Holzapfel, along with Antonio Harris, director of sustainable agriculture and rural development with the Southern University Ag Center, coordinated the Meet the Buyer Day in Opelousas.
Harris said the goal of the meeting was two-fold.
“First, we wanted to get the producers to have a conversation with the buyers from Rouses Supermarket and Capitol City Produce, and then we wanted them to learn what type produce the buyers are looking for,” he said.
Many small farmers have gotten in the habit of planting certain crops without knowing what the market demands, he said.
“We want the growers to have first-hand knowledge of the demand from the market, and this may cause some of them to expand, stay where you are or to diversify,” Harris said.
Terreca Bates-Wells, director of special projects at Capitol City Produce, said she is always looking to partner with local farmers.
“We realize that connecting with growers is often a grassroots effort, and it takes the help of the LSU and Southern ag centers to make the connection through their outreach efforts,” she said.
Two of the main challenges she runs into when dealing with small farms is that they don’t have their food safety certification and they are not always sure of the best items to grow.
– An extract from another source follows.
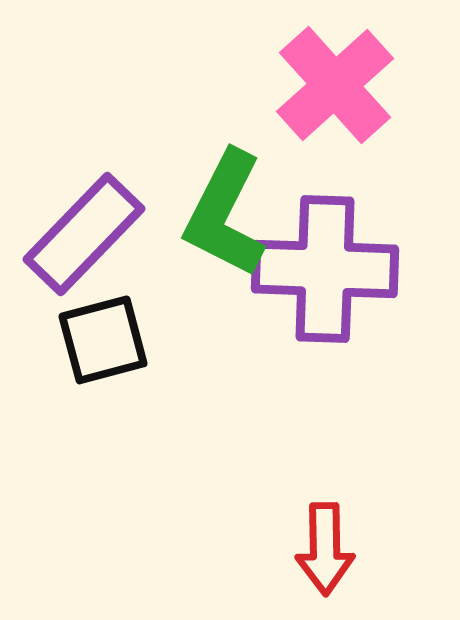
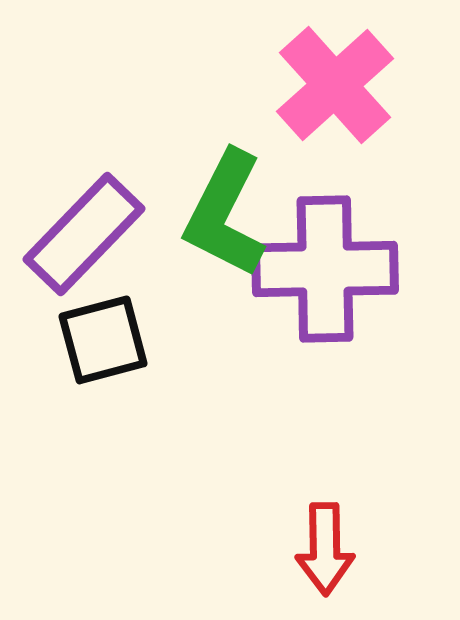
purple cross: rotated 3 degrees counterclockwise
So they tend to grow what they are used to growing.
“This is not good because I have to buy what the market demands,” she said. “We’re looking for yellow fresh corn, kale, kohlrabi, cauliflower, broccoli, radishes, watermelons and all the greens.”
Kevin Cazeaux, the local produce buyer for Rouses Markets, said he found a good bit of okra and possibly some purple hull peas.
“I’m here to get to know some of the growers in this area and to see what they are growing or can grow that we can use,” he said.
William Lavergne, a young local producer who is getting started in the business, said he came to learn what the demand is and to get a good idea of how to price his produce.
“What I’m actually doing is R&D (research and development) work for a company that my business partner and I are starting up, and we wanted to make sure that we’re growing what the demand calls for,” he said.
Holzapfel said they want the growers to listen to the buyers, who say they are looking for a number of specialty crops like eggplant, cucumber, pumpkins and strawberries.
“Many of these farmers have the land. And instead of telling them to cut some of the crops they grow now to grow new crops, we are showing them how they can actually add to the crops they grow,” he said.
During the meeting the growers and buyers visited four local farms, which consisted of three small produce growers and one large-scale rice and crawfish producer, who is looking into adding strawberries to his operation.
“The next step in the process will be to have the growers sit down one-on-one and face-to-face with the buyers to find out what they need,” Harris said.